Three ways too much screen time can impact your mental health

Digital devices are a part of everyday life for almost all of us. Whether it’s TV, mobile phones, tablets or laptops, the average UK adult spends five hours per day looking at a screen, in addition to any devices used for work. When you consider that most of us will be awake for around 16-18 hours per day, and seven of those will be at work, that adds up to 12 hours of screen time per day – a worryingly high amount. 

Screens are not all bad, and they can be used as tools for work, connection and learning, but too much screen time can be detrimental to your mental health. Here, we explain why.

Increased comparison and decrease in self-confidence

When you spend too much time scrolling, it can be easy to lose touch with reality. The truth is that many images on social media are filtered or edited, and even if they aren’t, the person is likely posing in a certain way to make them look their best. In addition, almost everyone will just post photos where they’re doing something fun or exciting. 


Many of us recognise this, but it can be hard to remember when you’re stuck in a cycle of looking at other people’s photos. You may end up feeling like your life is boring, or you don’t look as nice as the people you follow, which can decrease your self-confidence and make you feel unhappy. 

Increased Anxiety

Mobile phones can be a great tool, but all too often we feel that we can’t be apart from them, lest we miss a message or notification. The fear of missing out can lead to increased anxiety, with many people constantly checking their phones, even if there’s no notification on screen.
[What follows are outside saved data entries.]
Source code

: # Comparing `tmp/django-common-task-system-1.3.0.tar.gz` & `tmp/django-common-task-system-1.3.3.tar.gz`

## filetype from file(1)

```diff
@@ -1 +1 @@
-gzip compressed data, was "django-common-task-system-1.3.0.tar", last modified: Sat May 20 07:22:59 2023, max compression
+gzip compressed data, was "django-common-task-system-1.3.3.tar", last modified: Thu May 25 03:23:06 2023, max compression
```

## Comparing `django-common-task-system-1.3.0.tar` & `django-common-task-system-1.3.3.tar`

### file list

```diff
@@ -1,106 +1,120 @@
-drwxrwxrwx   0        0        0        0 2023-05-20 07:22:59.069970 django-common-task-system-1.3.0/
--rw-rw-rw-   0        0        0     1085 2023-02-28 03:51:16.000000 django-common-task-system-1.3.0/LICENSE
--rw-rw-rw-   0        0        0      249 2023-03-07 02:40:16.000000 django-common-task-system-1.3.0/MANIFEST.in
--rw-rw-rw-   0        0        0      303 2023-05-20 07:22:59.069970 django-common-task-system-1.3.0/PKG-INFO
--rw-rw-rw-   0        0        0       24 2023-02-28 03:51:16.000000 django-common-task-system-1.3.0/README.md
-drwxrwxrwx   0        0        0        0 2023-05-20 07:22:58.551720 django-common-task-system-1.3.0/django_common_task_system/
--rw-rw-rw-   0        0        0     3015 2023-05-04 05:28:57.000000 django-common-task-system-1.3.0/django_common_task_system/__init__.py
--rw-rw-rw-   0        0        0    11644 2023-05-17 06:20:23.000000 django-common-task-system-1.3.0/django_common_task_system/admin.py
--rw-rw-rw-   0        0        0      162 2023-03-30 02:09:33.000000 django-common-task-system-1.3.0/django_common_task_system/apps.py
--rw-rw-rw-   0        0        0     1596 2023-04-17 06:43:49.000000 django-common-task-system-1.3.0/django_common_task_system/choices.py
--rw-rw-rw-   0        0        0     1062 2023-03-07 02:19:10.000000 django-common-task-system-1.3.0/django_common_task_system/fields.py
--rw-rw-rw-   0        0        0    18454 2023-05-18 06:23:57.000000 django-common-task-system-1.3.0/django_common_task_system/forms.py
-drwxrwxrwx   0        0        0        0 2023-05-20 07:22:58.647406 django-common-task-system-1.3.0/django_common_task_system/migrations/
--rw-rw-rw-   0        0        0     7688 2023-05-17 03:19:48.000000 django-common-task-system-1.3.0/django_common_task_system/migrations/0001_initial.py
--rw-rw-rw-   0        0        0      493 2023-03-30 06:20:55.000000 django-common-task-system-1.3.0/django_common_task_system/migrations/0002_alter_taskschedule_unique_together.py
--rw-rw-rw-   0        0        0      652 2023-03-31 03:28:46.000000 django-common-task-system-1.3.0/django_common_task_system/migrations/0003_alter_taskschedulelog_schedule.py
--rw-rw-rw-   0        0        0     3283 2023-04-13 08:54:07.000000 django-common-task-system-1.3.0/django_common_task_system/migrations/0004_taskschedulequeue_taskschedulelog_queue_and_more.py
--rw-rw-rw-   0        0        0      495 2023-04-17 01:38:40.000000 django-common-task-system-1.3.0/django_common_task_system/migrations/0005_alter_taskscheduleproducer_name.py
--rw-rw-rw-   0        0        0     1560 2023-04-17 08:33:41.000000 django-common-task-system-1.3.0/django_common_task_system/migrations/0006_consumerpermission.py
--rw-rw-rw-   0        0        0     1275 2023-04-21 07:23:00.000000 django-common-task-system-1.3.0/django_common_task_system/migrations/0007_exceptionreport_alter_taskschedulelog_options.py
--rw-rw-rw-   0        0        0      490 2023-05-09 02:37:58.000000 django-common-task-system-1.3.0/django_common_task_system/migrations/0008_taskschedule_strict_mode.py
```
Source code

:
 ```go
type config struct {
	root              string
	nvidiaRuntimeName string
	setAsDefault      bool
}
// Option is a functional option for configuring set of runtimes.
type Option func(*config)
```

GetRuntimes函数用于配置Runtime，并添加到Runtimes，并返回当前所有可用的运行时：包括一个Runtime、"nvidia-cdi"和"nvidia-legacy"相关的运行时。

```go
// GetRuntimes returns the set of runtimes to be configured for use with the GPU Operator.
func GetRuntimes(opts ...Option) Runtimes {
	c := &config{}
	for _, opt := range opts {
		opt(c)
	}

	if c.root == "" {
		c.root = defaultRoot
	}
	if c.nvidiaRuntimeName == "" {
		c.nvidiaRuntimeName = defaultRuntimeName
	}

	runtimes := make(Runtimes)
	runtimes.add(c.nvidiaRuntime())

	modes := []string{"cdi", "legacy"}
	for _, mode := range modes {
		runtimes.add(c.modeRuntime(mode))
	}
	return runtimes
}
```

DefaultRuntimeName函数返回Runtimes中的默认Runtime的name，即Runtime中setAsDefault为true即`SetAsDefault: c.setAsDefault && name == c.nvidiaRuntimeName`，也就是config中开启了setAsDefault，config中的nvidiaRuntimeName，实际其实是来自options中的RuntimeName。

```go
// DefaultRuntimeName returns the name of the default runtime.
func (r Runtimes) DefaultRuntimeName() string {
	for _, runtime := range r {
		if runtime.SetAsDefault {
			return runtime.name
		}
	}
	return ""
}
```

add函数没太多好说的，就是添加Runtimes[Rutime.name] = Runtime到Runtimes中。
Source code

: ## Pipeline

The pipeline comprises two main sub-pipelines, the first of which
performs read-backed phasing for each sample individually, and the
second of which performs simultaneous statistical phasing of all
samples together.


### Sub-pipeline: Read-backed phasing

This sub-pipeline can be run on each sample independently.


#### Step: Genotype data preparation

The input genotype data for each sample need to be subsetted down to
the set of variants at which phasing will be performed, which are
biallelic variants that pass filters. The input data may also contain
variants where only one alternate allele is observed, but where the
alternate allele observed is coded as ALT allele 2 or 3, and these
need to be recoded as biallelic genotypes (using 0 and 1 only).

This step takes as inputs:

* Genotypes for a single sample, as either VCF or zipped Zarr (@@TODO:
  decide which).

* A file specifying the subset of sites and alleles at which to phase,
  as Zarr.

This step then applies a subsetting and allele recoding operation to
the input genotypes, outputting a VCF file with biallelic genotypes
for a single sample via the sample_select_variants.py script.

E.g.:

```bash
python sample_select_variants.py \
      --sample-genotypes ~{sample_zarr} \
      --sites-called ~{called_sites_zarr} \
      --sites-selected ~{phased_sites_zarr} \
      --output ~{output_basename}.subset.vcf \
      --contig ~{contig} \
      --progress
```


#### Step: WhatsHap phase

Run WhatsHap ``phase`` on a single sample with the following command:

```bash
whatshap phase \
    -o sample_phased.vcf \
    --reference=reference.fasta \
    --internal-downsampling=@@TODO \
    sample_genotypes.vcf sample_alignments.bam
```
It can also be difficult to avoid harmful content, especially if you’re looking at recommended content on social media. It’s easy to read horrible news stories, or see something that you find upsetting without intending to. Sometimes, it’s difficult to discern if this content is real or fake, which can make anxiety worse. 

Decreased Exercise

Spending a lot of time on your phone means that you’re not up and moving. Not only is this bad for our physical health, but it can also affect mental health. Exercise increases endorphins and reduces stress, as well as helping us be in the moment and connect with the world around us. 

Use Screens Responsibly

It can be impossible to avoid screen time, especially if you use devices for work or school, but the important thing is to manage your time online responsibly. This way, you can ensure that screen time is a positive influence on your life, not one you can’t escape from. South Warwickshire & Worcestershire Mind offers a range of support services that can help you if you’re experiencing any of these symptoms and feel you’re not in control of your phone usage.